Mumbai: India’s government has challenged the merger of Vedanta Resources Plc’s local units in court on grounds that the deal by the flagship company of billionaire Anil Agarwal was aimed at avoiding taxes.

The merger is a device for tax evasion, according to the petition filed by the ministry of corporate affairs citing the income tax department. The ministry has sought the nullification of the amalgamation. The Supreme Court will hear the plea on 17 July.

Sesa Sterlite Ltd, India’s biggest aluminium maker, emerged from the combination of Vedanta’s iron ore mining unit Sesa Goa Ltd and copper producer Sterlite Industries (India) Ltd in an all-share transaction.
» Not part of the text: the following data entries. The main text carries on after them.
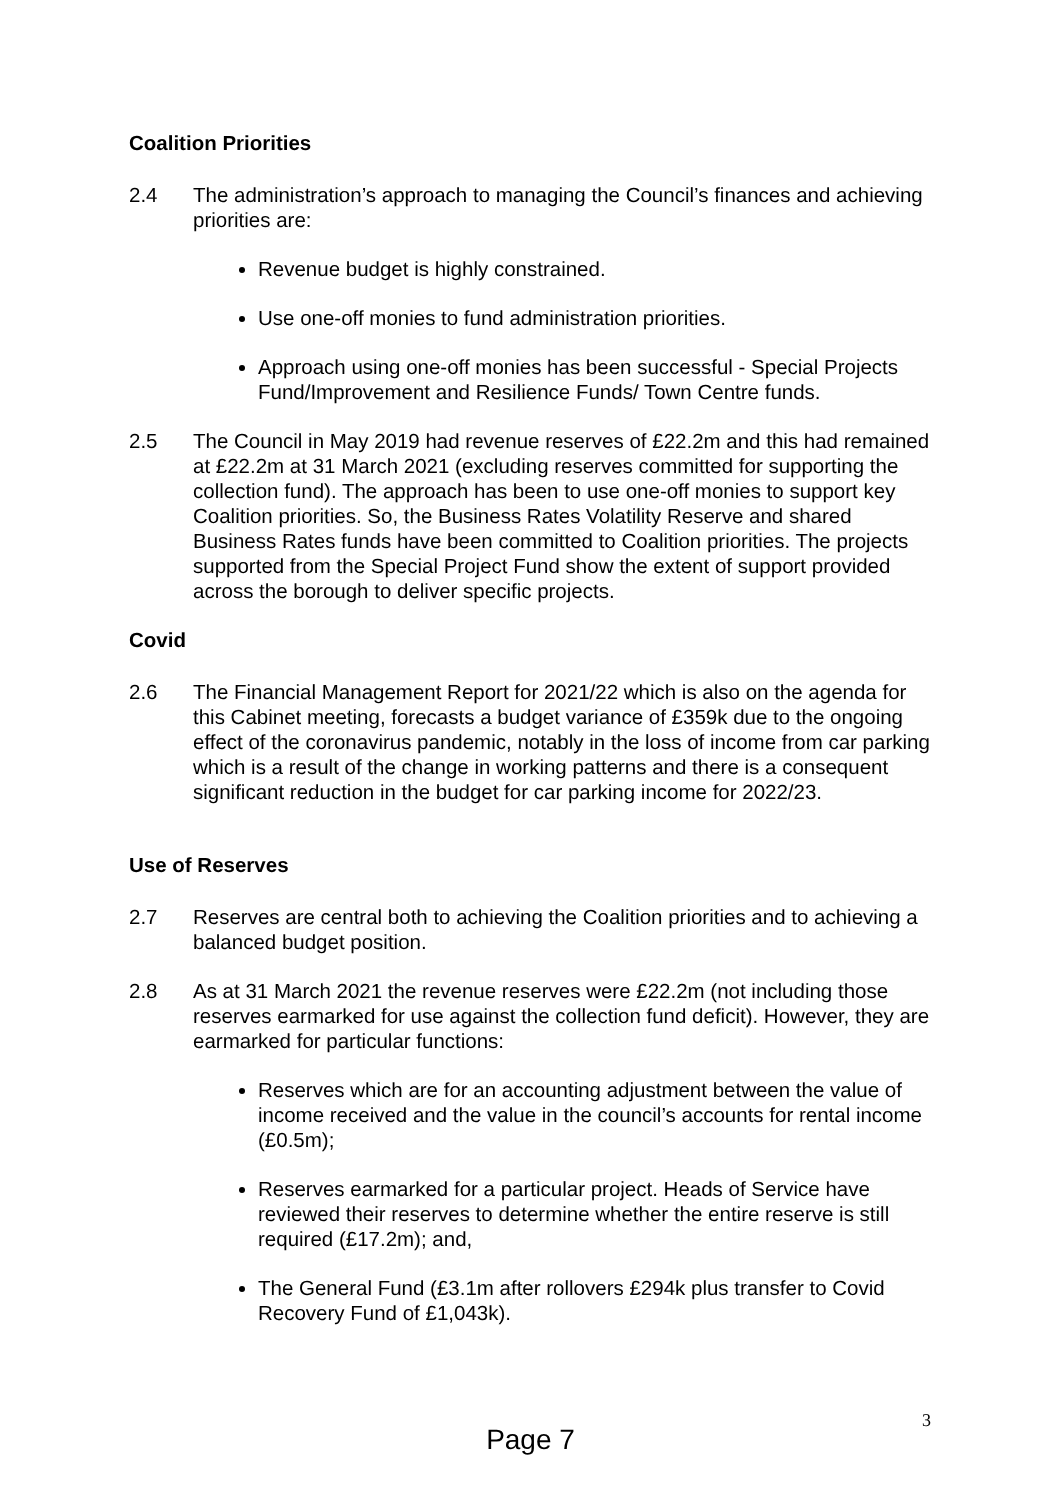Coalition Priorities
2.4 The administration’s approach to managing the Council’s finances and achieving priorities are:
Revenue budget is highly constrained.
Use one-off monies to fund administration priorities.
Approach using one-off monies has been successful - Special Projects Fund/Improvement and Resilience Funds/ Town Centre funds.
2.5 The Council in May 2019 had revenue reserves of £22.2m and this had remained at £22.2m at 31 March 2021 (excluding reserves committed for supporting the collection fund). The approach has been to use one-off monies to support key Coalition priorities. So, the Business Rates Volatility Reserve and shared Business Rates funds have been committed to Coalition priorities. The projects supported from the Special Project Fund show the extent of support provided across the borough to deliver specific projects.
Covid
2.6 The Financial Management Report for 2021/22 which is also on the agenda for this Cabinet meeting, forecasts a budget variance of £359k due to the ongoing effect of the coronavirus pandemic, notably in the loss of income from car parking which is a result of the change in working patterns and there is a consequent significant reduction in the budget for car parking income for 2022/23.
Use of Reserves
2.7 Reserves are central both to achieving the Coalition priorities and to achieving a balanced budget position.
2.8 As at 31 March 2021 the revenue reserves were £22.2m (not including those reserves earmarked for use against the collection fund deficit). However, they are earmarked for particular functions:
Reserves which are for an accounting adjustment between the value of income received and the value in the council’s accounts for rental income (£0.5m);
Reserves earmarked for a particular project. Heads of Service have reviewed their reserves to determine whether the entire reserve is still required (£17.2m); and,
The General Fund (£3.1m after rollovers £294k plus transfer to Covid Recovery Fund of £1,043k).
3
Page 7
Investors got three Sesa Goa shares for five shares of Sterlite, while London-based Vedanta transferred to the new entity for $1 its 38.8% holding in Cairn India Ltd, including debt of $5.9 billion.

The move, announced in February 2012, cut the parent’s debt as more than half was transferred to the new entity.

Earnings at Sesa Sterlite mainly come from dividends paid by its oil and gas and zinc units. The company has faced court-ordered curbs on mining and delays in its plans to secure the government’s remaining stake in unit Hindustan Zinc Ltd. Vedanta’s spokesperson Roma Balwani said the company had no comments on the Bloomberg story.

However, an industry executive close to Vedanta, said the Supreme Court case comes on the back of two high court cases last year that were dismissed and a similar outcome could be hoped for from the latest case in the top court.

The merger of the company was carried out last year after the high courts of Goa and Madras dismissed petitions challenging income tax evasion, the executive said.

Two senior analysts had differing views on the Supreme Court case on Vedanta.

“The government is under considerable pressure to garner tax revenues as they have projected a 17% growth in tax revenue," said Dhananjay Sinha, head of research, institutional equity, Emkay Global Financial Services. “There could be a scenario whereby in a case-to-case basis, they might look at other M&As (mergers and acquisitions) also for tax evasion."

Another analyst said the case may not hurt Vedanta.

“This issue has already been considered by high court before…," said Rakesh Arora, managing director and head of research at Macquarie Capital Securities (India) Pvt. Ltd.

“There are operational benefits of merging these entities and I don’t think the Supreme Court will view it any differently."

Shares of Sesa Sterlite fell 1.28% to 289.90 on BSE, while the exchange’s benchmark Sensex shed 0.07% to 25,006.98 points. Bloomberg

Mint’s Ruchira Singh in Mumbai contributed to this story.